# bench grinder problem



## chrisb (Jan 3, 2008)

I have a Ryobi 8 inch bench grinder tha is about 6 years old. When I turn it on the motor hums but cant get the wheels rotating.
It stated doing this a while back so I would give the wheels a spin and the motor would get it up to speed, but not anymore.
The wheels turn freely so there is nothing jammed. I don't know much about ac motors. Aren't these multi stage motors?
Is this capacitor problem?


----------



## Michael Glavin (Jan 2, 2009)

Chris 

More likely than not it’s a STARTING circuit issue… Single phase electric motors typically have a mechanical centrifugal switch which engages the start winding on power up, once the motor comes up to RPM the start winding drops out via the start switch. Some motors have an electronic switch which does the same thing, without the mechanical consideration. 

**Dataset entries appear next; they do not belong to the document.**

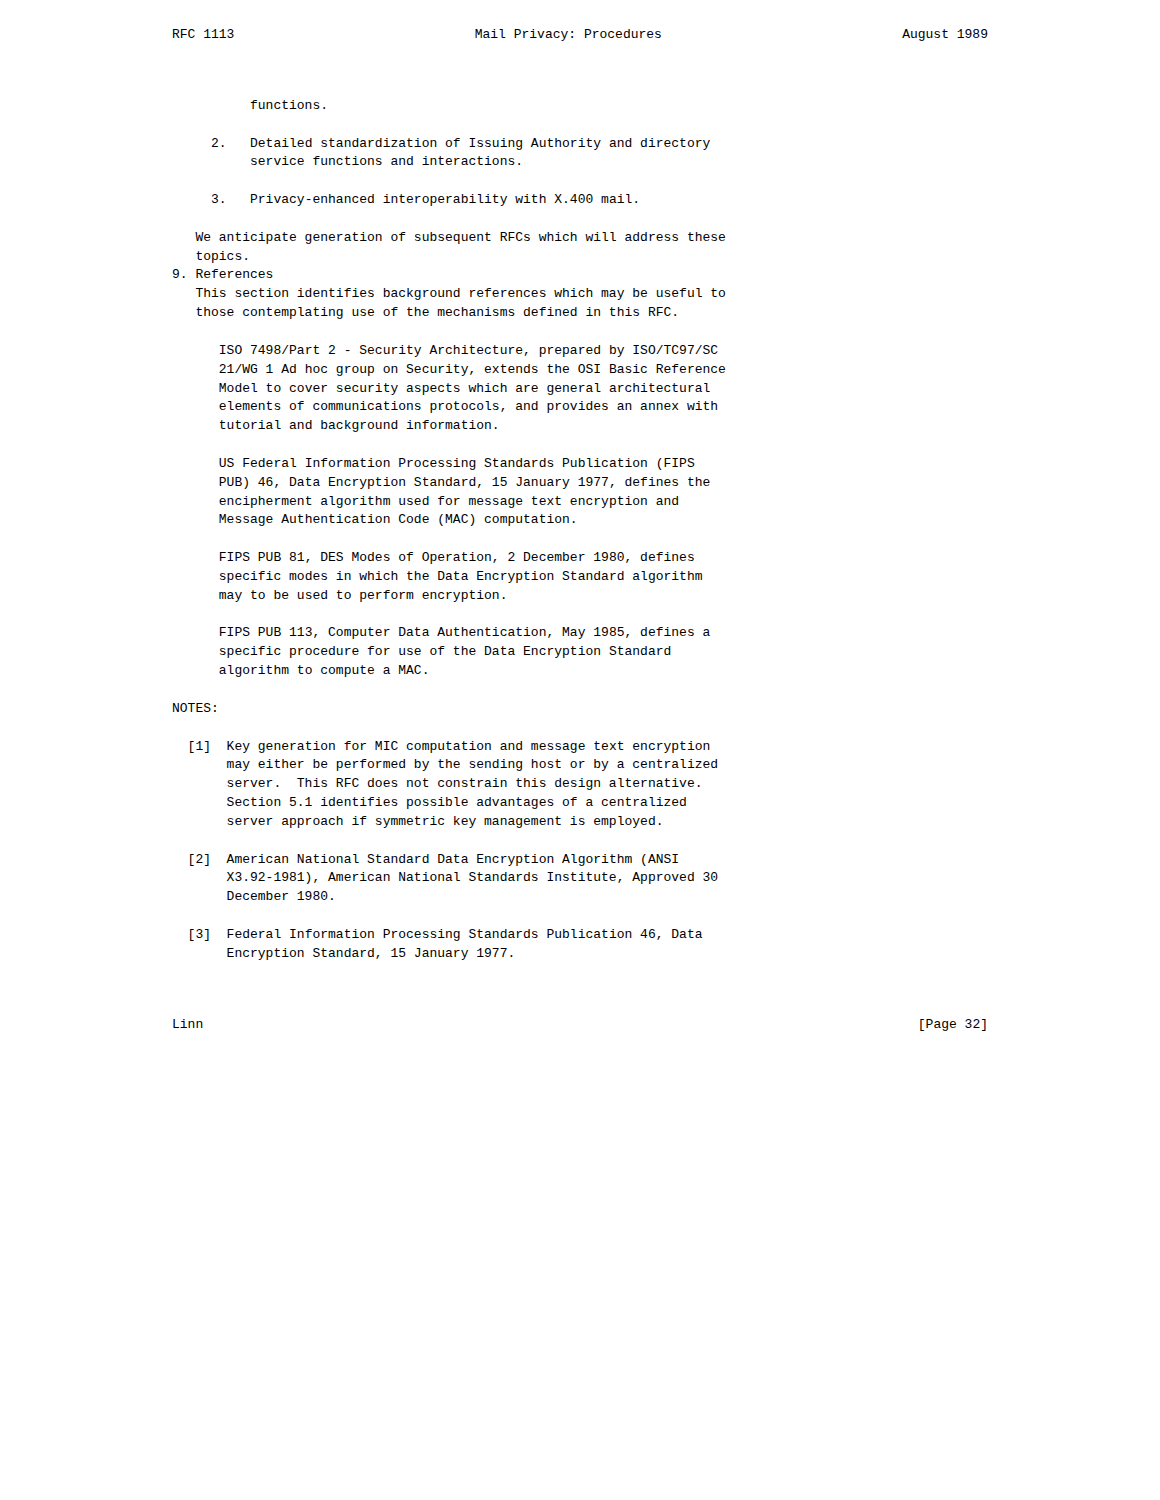RFC 1113 Mail Privacy: Procedures August 1989
          functions.

     2.   Detailed standardization of Issuing Authority and directory
          service functions and interactions.

     3.   Privacy-enhanced interoperability with X.400 mail.

   We anticipate generation of subsequent RFCs which will address these
   topics.
9. References
   This section identifies background references which may be useful to
   those contemplating use of the mechanisms defined in this RFC.

      ISO 7498/Part 2 - Security Architecture, prepared by ISO/TC97/SC
      21/WG 1 Ad hoc group on Security, extends the OSI Basic Reference
      Model to cover security aspects which are general architectural
      elements of communications protocols, and provides an annex with
      tutorial and background information.

      US Federal Information Processing Standards Publication (FIPS
      PUB) 46, Data Encryption Standard, 15 January 1977, defines the
      encipherment algorithm used for message text encryption and
      Message Authentication Code (MAC) computation.

      FIPS PUB 81, DES Modes of Operation, 2 December 1980, defines
      specific modes in which the Data Encryption Standard algorithm
      may to be used to perform encryption.

      FIPS PUB 113, Computer Data Authentication, May 1985, defines a
      specific procedure for use of the Data Encryption Standard
      algorithm to compute a MAC.

NOTES:

  [1]  Key generation for MIC computation and message text encryption
       may either be performed by the sending host or by a centralized
       server.  This RFC does not constrain this design alternative.
       Section 5.1 identifies possible advantages of a centralized
       server approach if symmetric key management is employed.

  [2]  American National Standard Data Encryption Algorithm (ANSI
       X3.92-1981), American National Standards Institute, Approved 30
       December 1980.

  [3]  Federal Information Processing Standards Publication 46, Data
       Encryption Standard, 15 January 1977.
Linn [Page 32]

Yes the capacitor could be the problem, or the aforementioned “switch”. The switch is simply a set of contacts or points that mechanically open when the appropriate rpm is reached. Sometimes the points are stuck or dirty and pitted from arcing, the mechanical linkage fails to open or the start capacitor simply fails. 

Your description suggests the start circuit is not viable, as you’re able to spin it up and it takes off. If you’re in need of parts or assistance a local motor repair/rewinding company is the place to go… 

Michael


----------